> _Tarea a realizar_
En el texto sobre el 23F, ¿cuánto tiempo duró más o menos el lapso golpista?

El 23F no es lugar para héroes

A cuarenta años de distancia, el golpe no fue un ejercicio de coraje, nadie estaba dispuesto a perder la vida ni mucho menos el poder

23F: ¿Qué ha sido de sus protagonistas?

Cuarenta años es la unidad de cuenta de la historia de España, la cifra mide la duración de los mandatos de Franco o de Juan Carlos I. El 23F ha sobrevivido a esa muralla temporal, que define la entrada de un acontecimiento en la perennidad. Se critica la proliferación de tesis disparatadas sobre los comportamientos y actitudes, durante un lapso golpista que apenas se extiende unas doce horas. Sin embargo, las especulaciones de los protagonistas de aquella zarzuela superan a las cábalas que se han amontonado después. En ambos bandos.

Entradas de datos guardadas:
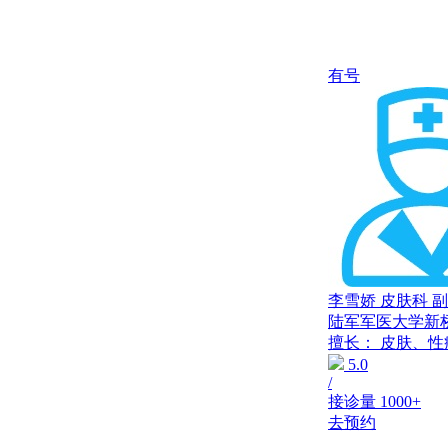
有号
李雪娇
皮肤科
副
陆军军医大学新
擅长：
皮肤、性
5.0
/
接诊量
1000+
去预约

> _Respuesta del ejercicio_
Apenas unas doce horas.